_読む文章_.
++++++++++

熱中症予防 水だけのがぶ飲みは危険


すでに全国各地で35℃を超える猛暑日が観測され、今年は過去最大級の「猛暑」が予想される中、最も気になるのは熱中症のリスク。

総務省消防庁の発表では、6月だけでも全国で3481人が救急搬送されています。

特に高齢者には危険が伴い、2015年の熱中症による死亡者968人のうち、8割超の781人が65歳以上でした。

 熱中症予防をはじめ夏の健康対策が必要ですが、実は良かれと思ってやっている猛暑対策が、裏目に出ることもあります。
たとえば、水の飲み方ひとつをとってもそう。

この時期は「水を飲んで熱中症を防ぎましょう」というアナウンスをよく耳にします。

++++++++++

_確認用データ_.
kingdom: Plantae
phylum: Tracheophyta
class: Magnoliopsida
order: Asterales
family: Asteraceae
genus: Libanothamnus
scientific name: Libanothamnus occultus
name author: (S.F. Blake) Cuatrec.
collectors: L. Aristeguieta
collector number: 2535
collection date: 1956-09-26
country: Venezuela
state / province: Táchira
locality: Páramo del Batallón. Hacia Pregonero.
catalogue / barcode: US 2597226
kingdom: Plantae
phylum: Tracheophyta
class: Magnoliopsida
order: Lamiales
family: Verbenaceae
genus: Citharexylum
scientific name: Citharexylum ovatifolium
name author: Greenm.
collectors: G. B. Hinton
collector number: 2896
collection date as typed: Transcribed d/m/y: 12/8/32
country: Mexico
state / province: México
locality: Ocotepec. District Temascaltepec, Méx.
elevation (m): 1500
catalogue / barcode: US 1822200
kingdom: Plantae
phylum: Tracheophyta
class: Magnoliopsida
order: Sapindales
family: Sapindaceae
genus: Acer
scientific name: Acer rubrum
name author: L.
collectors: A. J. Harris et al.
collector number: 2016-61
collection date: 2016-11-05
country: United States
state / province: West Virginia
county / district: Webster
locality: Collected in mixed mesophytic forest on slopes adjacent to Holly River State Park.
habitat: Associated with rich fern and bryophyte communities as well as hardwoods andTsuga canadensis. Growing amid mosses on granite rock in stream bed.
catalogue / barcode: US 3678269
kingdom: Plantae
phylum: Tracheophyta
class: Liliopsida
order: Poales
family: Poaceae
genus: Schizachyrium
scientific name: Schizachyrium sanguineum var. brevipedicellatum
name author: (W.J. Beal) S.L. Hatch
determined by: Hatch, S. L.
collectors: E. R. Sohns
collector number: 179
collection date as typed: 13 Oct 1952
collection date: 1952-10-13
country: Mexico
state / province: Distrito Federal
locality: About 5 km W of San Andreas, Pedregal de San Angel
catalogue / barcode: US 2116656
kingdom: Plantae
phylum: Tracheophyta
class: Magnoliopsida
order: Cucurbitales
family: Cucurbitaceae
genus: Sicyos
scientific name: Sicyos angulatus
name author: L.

++++++++++

_練習のねらい_.
熱中症予防の文章で「特に高齢者には危険が伴い」から始まる段落を、主な事実を残して箇条書きにまとめ直してください。

_解答はこちら_.
・高齢者には特に危険が伴う
・2015年の熱中症による死亡者は968人
・そのうち8割超の781人が65歳以上